QIU Yunfei, LIU Shixing, WANG Lu   

  1. School of Software, Liaoning Technical University, Huludao, Liaoning 125105, China
  • Online:2016-12-15 Published:2016-12-20

摘要: 在文本分类问题中,有多种评价特征优劣的指标,其中主要有特征与类别的相关性、特征自身的冗余度和特征在语料中的稀疏程度。由于文本特征的优劣直接影响分类效果,全方位考虑特征的各个因素很有必要。特征选择常分为三步骤分别对相关性、冗余度和稀疏程度进行衡量,而在每一步的加权和筛选过程中都要耗费大量时间,在面对实时性和准确性要求较高的情况时,这种分步评价特征的方法很难适用。针对上述问题,首先建立坐标模型,将相关性、冗余度和稀疏程度映射到坐标系中,根据空间内的点和原点构成的向量与坐标面或坐标轴的夹角对文本特征进行加权和筛选,从而将多个评价指标整合为一个评价指标,大幅节省了多次加权和筛选所耗费的时间,提高了特征选择效率。在复旦大学中文文本语料库和网易文本语料库中的实验结果表明,相比于分步法,基于多指标融合的文本特征评价及选择算法能够更快、更准地筛选词汇和n-grams特征,并在支持向量机(Support Vector Machine,SVM)中验证了特征在分类时的有效性。

关键词: 相关性, 冗余度, 稀疏程度, 坐标系

Abstract: In text classification, there are many indexes to evaluate whether feature is good or bad. It mainly concludes relevance of features and classes, features’ redundancy and the sparse degree of features in corpus. It’s necessary to consider full range of features’ various factors because of text features directly affecting the classification result. Feature selection always measures features in three steps respectively: relevance, redundancy and sparse, and every step costs lots of time. The method of step by step is very difficult to use when facing the situation of high real-time and accuracy. To solve these problems, firstly, this paper builds coordinate model and puts relevance, redundancy and sparse into the coordinate. Then, it weights and selects text features according to the angle between vector formed by the point and origin and coordinate plane or axis, thereby, it can integrate many indexes into one index to save time and improve the efficiency of feature selection.
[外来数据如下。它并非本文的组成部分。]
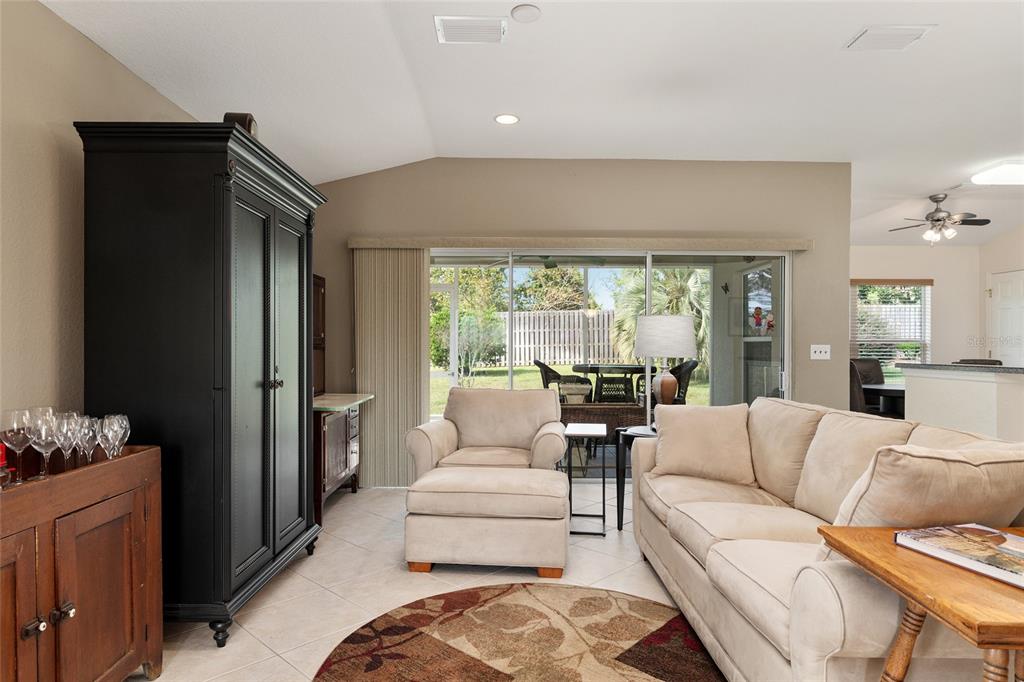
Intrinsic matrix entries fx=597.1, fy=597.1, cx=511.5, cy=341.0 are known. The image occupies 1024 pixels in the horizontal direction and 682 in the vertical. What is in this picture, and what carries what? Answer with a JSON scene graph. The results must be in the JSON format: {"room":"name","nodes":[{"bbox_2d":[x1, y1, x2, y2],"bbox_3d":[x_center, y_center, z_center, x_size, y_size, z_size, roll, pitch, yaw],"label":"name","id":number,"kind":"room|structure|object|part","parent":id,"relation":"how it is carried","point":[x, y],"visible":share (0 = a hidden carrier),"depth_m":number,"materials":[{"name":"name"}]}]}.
{"room":"living room","nodes":[
{"label":"living room","id":0,"kind":"room"},
{"bbox_2d":[0,0,200,426],"bbox_3d":[-1.837,-0.083,1.517,0.153,2.611,7.149,0,0,0],"label":"left wall","id":1,"kind":"structure","parent":0,"point":[45,136],"depth_m":2.28,"materials":[{"name":"beige paint"}]},
{"bbox_2d":[137,481,719,681],"bbox_3d":[1.951,1.283,2.706,8.017,0.100,9.423,0,0,0],"label":"floor","id":2,"kind":"structure","parent":0,"point":[351,547],"depth_m":3.02,"materials":[{"name":"beige tile"}]},
{"bbox_2d":[0,445,162,681],"bbox_3d":[-1.523,0.803,1.666,0.520,0.846,1.116,0,0,0],"label":"wooden cabinet","id":3,"kind":"object","parent":2,"relation":"on","point":[149,523],"visible":0.96,"depth_m":1.84,"materials":[{"name":"brown wood"}]},
{"bbox_2d":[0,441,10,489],"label":"red candle holder","id":4,"kind":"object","parent":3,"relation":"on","point":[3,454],"visible":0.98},
{"bbox_2d":[0,408,32,483],"bbox_3d":[-1.488,0.319,1.794,0.086,0.220,0.086,0,0,20],"label":"wine glass","id":5,"kind":"object","parent":3,"relation":"on","point":[13,416],"visible":0.96,"depth_m":1.78,"materials":[{"name":"clear glass"}]},
{"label":"cabinet door","id":6,"kind":"part","parent":3,"relation":"part of","materials":[{"name":"brown wood"}]},
{"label":"knob","id":7,"kind":"part","parent":3,"relation":"part of","materials":[{"name":"metal"}]},
{"bbox_2d":[30,411,59,477],"bbox_3d":[-1.454,0.329,1.857,0.089,0.211,0.089,0,0,0],"label":"wine glass","id":8,"kind":"object","parent":3,"relation":"on","point":[43,432],"visible":0.75,"depth_m":1.84,"materials":[{"name":"clear glass"}]},
{"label":"knob","id":9,"kind":"part","parent":3,"relation":"part of","materials":[{"name":"metal"}]},
{"bbox_2d":[50,411,78,472],"bbox_3d":[-1.398,0.333,1.860,0.087,0.202,0.087,0,0,0],"label":"wine glass","id":10,"kind":"object","parent":3,"relation":"on","point":[65,430],"visible":0.83,"depth_m":1.85,"materials":[{"name":"clear glass"}]},
{"bbox_2d":[74,414,98,466],"bbox_3d":[-1.412,0.347,1.972,0.085,0.188,0.085,0,0,0],"label":"wine glass","id":11,"kind":"object","parent":3,"relation":"on","point":[91,432],"visible":0.64,"depth_m":1.97,"materials":[{"name":"clear glass"}]},
{"bbox_2d":[94,414,119,460],"bbox_3d":[-1.366,0.351,2.017,0.082,0.183,0.082,0,0,0],"label":"wine glass","id":12,"kind":"object","parent":3,"relation":"on","point":[101,436],"visible":0.7,"depth_m":2.01,"materials":[{"name":"clear glass"}]},
{"bbox_2d":[108,413,130,458],"bbox_3d":[-1.383,0.347,2.091,0.081,0.181,0.081,0,0,22],"label":"wine glass","id":13,"kind":"object","parent":3,"relation":"on","point":[127,426],"visible":0.71,"depth_m":2.08,"materials":[{"name":"clear glass"}]},
{"bbox_2d":[81,121,326,649],"bbox_3d":[-1.380,0.185,2.916,0.615,2.084,1.220,0,0,0],"label":"armoire","id":14,"kind":"object","parent":2,"relation":"on","point":[227,219],"visible":0.96,"depth_m":2.42,"materials":[{"name":"black wood"}]},
{"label":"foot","id":15,"kind":"part","parent":14,"relation":"part of","materials":[{"name":"black wood"}]},
{"bbox_2d":[223,112,256,136],"bbox_3d":[-1.260,-0.963,2.782,0.115,0.183,0.154,0,0,0],"label":"decorative box","id":16,"kind":"object","parent":14,"relation":"on","point":[249,122],"visible":0.29,"depth_m":2.73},
{"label":"knob","id":17,"kind":"part","parent":14,"relation":"part of","materials":[{"name":"metal"}]},
{"bbox_2d":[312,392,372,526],"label":"sideboard","id":18,"kind":"object","parent":2,"relation":"on","point":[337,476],"visible":0.43,"depth_m":4.26,"materials":[{"name":"brown wood"}]},
{"bbox_2d":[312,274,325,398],"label":"picture frame","id":19,"kind":"object","parent":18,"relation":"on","point":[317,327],"visible":0.24,"depth_m":4.73,"materials":[{"name":"brown wood"}]},
{"bbox_2d":[406,387,567,482],"bbox_3d":[-0.127,0.789,4.207,0.971,0.882,0.924,0,0,10],"label":"armchair","id":20,"kind":"object","parent":2,"relation":"on","point":[465,434],"visible":0.78,"depth_m":4.28,"materials":[{"name":"beige fabric"}]},
{"bbox_2d":[404,464,570,576],"bbox_3d":[-0.118,0.987,3.392,0.874,0.478,0.619,0,0,0],"label":"ottoman","id":21,"kind":"object","parent":2,"relation":"on","point":[445,494],"visible":0.99,"depth_m":3.11,"materials":[{"name":"beige fabric"}]},
{"bbox_2d":[311,582,723,681],"bbox_3d":[0.154,1.221,2.152,1.867,0.011,1.976,0,0,0],"label":"round rug","id":22,"kind":"object","parent":2,"relation":"on","point":[445,601],"visible":0.99,"depth_m":2.42,"materials":[{"name":"brown carpet"}]},
{"bbox_2d":[563,421,607,535],"bbox_3d":[0.487,0.895,3.990,0.278,0.665,0.400,0,0,0],"label":"side table","id":23,"kind":"object","parent":2,"relation":"on","point":[604,492],"visible":0.94,"depth_m":3.85,"materials":[{"name":"metal"}]},
{"bbox_2d":[613,424,655,530],"bbox_3d":[0.946,0.908,3.949,0.544,0.651,0.539,0,0,0],"label":"side table","id":24,"kind":"object","parent":2,"relation":"on","point":[622,508],"visible":0.33,"depth_m":3.90,"materials":[{"name":"black metal"}]},
{"bbox_2d":[633,314,697,412],"bbox_3d":[1.008,0.199,3.960,0.413,0.747,0.409,0,0,0],"label":"table lamp","id":25,"kind":"object","parent":24,"relation":"on","point":[688,341],"visible":0.95,"depth_m":3.84,"materials":[{"name":"white fabric"}]},
{"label":"lamp shade","id":26,"kind":"part","parent":25,"relation":"part of","materials":[{"name":"white fabric"}]},
{"bbox_2d":[628,398,1023,681],"bbox_3d":[1.154,0.759,2.461,0.952,0.937,2.207,0,0,0],"label":"sofa","id":27,"kind":"object","parent":2,"relation":"on","point":[830,615],"visible":0.77,"depth_m":1.96,"materials":[{"name":"beige fabric"}]},
{"bbox_2d":[652,402,754,483],"bbox_3d":[1.044,0.552,3.268,0.539,0.420,0.276,0,0,28],"label":"throw pillow","id":28,"kind":"object","parent":27,"relation":"on","point":[684,434],"visible":0.98,"depth_m":3.18,"materials":[{"name":"beige fabric"}]},
{"bbox_2d":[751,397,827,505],"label":"sofa cushion","id":29,"kind":"object","parent":27,"relation":"on","point":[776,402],"visible":0.7,"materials":[{"name":"beige fabric"}]},
{"bbox_2d":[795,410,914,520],"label":"sofa cushion","id":30,"kind":"object","parent":27,"relation":"on","point":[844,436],"visible":0.55,"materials":[{"name":"beige fabric"}]},
{"bbox_2d":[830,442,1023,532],"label":"throw pillow","id":31,"kind":"object","parent":27,"relation":"on","point":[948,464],"visible":0.6,"depth_m":1.61,"materials":[{"name":"beige fabric"}]},
{"bbox_2d":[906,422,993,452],"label":"sofa cushion","id":32,"kind":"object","parent":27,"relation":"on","point":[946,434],"visible":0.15,"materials":[{"name":"beige fabric"}]},
{"bbox_2d":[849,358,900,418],"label":"dining chair","id":33,"kind":"object","parent":2,"relation":"on","point":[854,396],"visible":0.46,"depth_m":5.89,"materials":[{"name":"brown leather"}]},
{"bbox_2d":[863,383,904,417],"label":"dining table","id":34,"kind":"object","parent":2,"relation":"on","point":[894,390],"visible":0.32,"depth_m":6.17,"materials":[{"name":"wood"}]},
{"bbox_2d":[817,524,1023,681],"bbox_3d":[1.124,0.866,1.279,0.667,0.726,0.617,0,0,0],"label":"wooden end table","id":35,"kind":"object","parent":2,"relation":"on","point":[860,547],"visible":0.86,"depth_m":1.24,"materials":[{"name":"brown wood"}]},
{"bbox_2d":[894,523,1023,587],"bbox_3d":[1.100,0.476,1.344,0.243,0.025,0.338,0,0,-19],"label":"book","id":36,"kind":"object","parent":35,"relation":"on","point":[1012,537],"visible":0.99,"depth_m":1.36,"materials":[{"name":"paper"}]},
{"bbox_2d":[39,0,1023,248],"bbox_3d":[2.297,-1.539,2.981,8.498,0.150,9.230,0,0,0],"label":"ceiling","id":37,"kind":"structure","parent":0,"point":[944,40],"depth_m":3.44,"materials":[{"name":"white paint"}]},
{"bbox_2d":[434,16,506,43],"bbox_3d":[-0.201,-1.529,2.941,0.348,0.016,0.224,0,0,0],"label":"ceiling vent","id":38,"kind":"object","parent":37,"relation":"attached to","point":[455,26],"visible":0.99,"depth_m":2.92,"materials":[{"name":"white metal"}]},
{"bbox_2d":[494,113,519,124],"bbox_3d":[-0.037,-1.533,4.121,0.181,0.008,0.181,0,0,0],"label":"recessed light","id":39,"kind":"object","parent":37,"relation":"in","point":[507,120],"visible":0.99,"depth_m":4.12,"materials":[{"name":"white"}]},
{"bbox_2d":[511,3,541,22],"bbox_3d":[0.065,-1.529,2.792,0.136,0.028,0.136,0,0,0],"label":"smoke detector","id":40,"kind":"object","parent":37,"relation":"attached to","point":[526,10],"visible":0.98,"depth_m":2.77,"materials":[{"name":"white plastic"}]},
{"bbox_2d":[845,24,933,50],"bbox_3d":[1.902,-1.534,3.028,0.336,0.018,0.239,0,0,0],"label":"ceiling vent","id":41,"kind":"object","parent":37,"relation":"attached to","point":[868,32],"visible":0.99,"depth_m":3.01,"materials":[{"name":"white metal"}]},
{"bbox_2d":[892,192,992,243],"bbox_3d":[4.451,-1.265,6.219,0.856,0.506,0.835,0,0,31],"label":"ceiling fan","id":42,"kind":"object","parent":37,"relation":"hanging from","point":[938,219],"visible":0.99,"depth_m":6.14,"materials":[{"name":"metal"}]},
{"bbox_2d":[969,160,1023,185],"bbox_3d":[4.558,-1.467,5.198,0.934,0.093,0.448,0,0,0],"label":"ceiling light","id":43,"kind":"object","parent":37,"relation":"attached to","point":[988,177],"visible":1,"depth_m":5.16,"materials":[{"name":"white"}]},
{"bbox_2d":[313,156,850,487],"bbox_3d":[0.464,-0.166,5.089,4.723,2.821,0.159,0,0,0],"label":"back wall","id":44,"kind":"structure","parent":0,"point":[648,217],"depth_m":5.03,"materials":[{"name":"beige paint"}]},
{"bbox_2d":[346,236,813,250],"bbox_3d":[0.587,-0.812,4.975,3.755,0.092,0.130,0,0,0],"label":"blind valance","id":45,"kind":"object","parent":44,"relation":"attached to","point":[375,239],"visible":0.93,"depth_m":4.92,"materials":[{"name":"beige fabric"}]},
{"bbox_2d":[353,248,428,486],"bbox_3d":[-0.999,0.228,4.949,0.594,1.957,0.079,0,0,0],"label":"vertical blind","id":46,"kind":"object","parent":45,"relation":"hanging from","point":[421,259],"visible":0.84,"depth_m":4.93,"materials":[{"name":"beige fabric"}]},
{"bbox_2d":[427,249,791,481],"bbox_3d":[0.715,0.221,5.098,3.228,1.986,0.119,0,0,0],"label":"sliding glass door","id":47,"kind":"structure","parent":44,"relation":"in","point":[648,299],"depth_m":5.09,"materials":[{"name":"glass"}]},
{"bbox_2d":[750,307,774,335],"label":"decoration","id":48,"kind":"object","parent":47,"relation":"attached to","point":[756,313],"visible":0.96,"depth_m":5.80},
{"bbox_2d":[809,344,830,359],"bbox_3d":[2.599,0.089,5.028,0.165,0.125,0.018,0,0,0],"label":"light switch","id":49,"kind":"object","parent":44,"relation":"attached to","point":[818,354],"visible":0.98,"depth_m":5.03,"materials":[{"name":"white plastic"}]},
{"bbox_2d":[849,241,980,373],"bbox_3d":[4.664,-0.100,7.857,3.113,2.640,0.155,0,0,0],"label":"far wall","id":50,"kind":"structure","parent":0,"point":[858,267],"depth_m":7.80,"materials":[{"name":"paint"}]},
{"bbox_2d":[849,279,931,377],"bbox_3d":[4.980,-0.094,7.906,1.123,1.417,0.143,0,0,0],"label":"window","id":51,"kind":"structure","parent":50,"relation":"in","point":[928,289],"depth_m":7.92,"materials":[{"name":"glass"}]},
{"bbox_2d":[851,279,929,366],"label":"window blind","id":52,"kind":"object","parent":51,"relation":"attached to","point":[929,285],"visible":0.7,"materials":[{"name":"wood"}]},
{"bbox_2d":[897,363,1023,443],"bbox_3d":[3.744,0.754,4.552,0.694,1.079,2.044,0,0,0],"label":"half wall","id":53,"kind":"structure","parent":0,"point":[972,390],"depth_m":4.65,"materials":[{"name":"white paint"}]},
{"bbox_2d":[895,362,1023,373],"bbox_3d":[3.929,0.219,4.743,0.968,0.040,1.976,0,0,0],"label":"countertop","id":54,"kind":"structure","parent":53,"relation":"attached to","point":[1000,368],"depth_m":4.78,"materials":[{"name":"grey stone"}]},
{"bbox_2d":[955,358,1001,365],"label":"tray","id":55,"kind":"object","parent":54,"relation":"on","point":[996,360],"visible":0.1,"depth_m":6.13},
{"bbox_2d":[979,224,1023,363],"bbox_3d":[6.167,-0.214,4.826,0.154,2.894,6.124,0,0,0],"label":"right wall","id":56,"kind":"structure","parent":0,"point":[1008,235],"depth_m":7.48,"materials":[{"name":"paint"}]},
{"bbox_2d":[988,269,1023,364],"bbox_3d":[6.093,0.166,7.232,0.104,2.059,0.954,0,0,0],"label":"white door","id":57,"kind":"structure","parent":56,"relation":"in","point":[1000,285],"depth_m":7.38,"materials":[{"name":"white paint"}]},
{"label":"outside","id":58,"kind":"structure","parent":0,"visible":0},
{"bbox_2d":[430,363,703,413],"label":"lawn","id":59,"kind":"structure","parent":58,"point":[530,368],"materials":[{"name":"green plant"}]},
{"bbox_2d":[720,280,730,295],"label":"butterfly wall ornament","id":60,"kind":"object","parent":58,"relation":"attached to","point":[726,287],"visible":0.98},
{"bbox_2d":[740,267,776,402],"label":"window","id":61,"kind":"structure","parent":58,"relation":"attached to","point":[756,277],"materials":[{"name":"glass"}]},
{"label":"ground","id":62,"kind":"structure","parent":58,"visible":0},
{"bbox_2d":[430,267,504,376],"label":"tree","id":63,"kind":"object","parent":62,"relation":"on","point":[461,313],"visible":0.68,"materials":[{"name":"green plant"}]},
{"bbox_2d":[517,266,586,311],"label":"tree","id":64,"kind":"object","parent":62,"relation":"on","point":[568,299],"visible":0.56,"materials":[{"name":"green plant"}]},
{"bbox_2d":[495,310,622,365],"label":"wooden fence","id":65,"kind":"object","parent":62,"relation":"on","point":[576,321],"visible":0.45,"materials":[{"name":"wood"}]},
{"bbox_2d":[533,359,589,400],"bbox_3d":[0.636,0.741,7.697,0.667,1.018,0.673,0,0,0],"label":"patio chair","id":66,"kind":"object","parent":62,"relation":"on","point":[540,364],"visible":0.54,"depth_m":7.53,"materials":[{"name":"wicker"}]},
{"bbox_2d":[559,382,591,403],"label":"chair cushion","id":67,"kind":"object","parent":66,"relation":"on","point":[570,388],"visible":0.69,"depth_m":7.10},
{"bbox_2d":[559,401,648,444],"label":"wicker sofa","id":68,"kind":"object","parent":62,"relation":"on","point":[638,408],"visible":0.51,"depth_m":6.15,"materials":[{"name":"brown wicker"}]},
{"bbox_2d":[569,363,648,402],"bbox_3d":[1.372,0.776,8.076,1.201,0.876,1.207,0,0,0],"label":"patio table","id":69,"kind":"object","parent":62,"relation":"on","point":[592,370],"visible":0.68,"depth_m":7.78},
{"bbox_2d":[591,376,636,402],"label":"patio chair","id":70,"kind":"object","parent":62,"relation":"on","point":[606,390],"visible":0.52,"depth_m":7.02,"materials":[{"name":"black wicker"}]},
{"bbox_2d":[611,266,709,369],"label":"palm tree","id":71,"kind":"object","parent":62,"relation":"on","point":[656,291],"visible":0.44,"materials":[{"name":"green plant"}]},
{"bbox_2d":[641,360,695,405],"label":"patio chair","id":72,"kind":"object","parent":62,"relation":"on","point":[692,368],"visible":0.46,"depth_m":7.53,"materials":[{"name":"black wicker"}]}
]}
The experimental results in Fudan University Chinese corpus and Wangyi text corpus show that compared with the method of step by step, evaluation and selection algorithm based on text features multiple indicator fusion can select word features and n-grams features more quickly and more accurately, and the validity has been validated in SVM.

Key words: relevance, redundancy, sparse, coordinate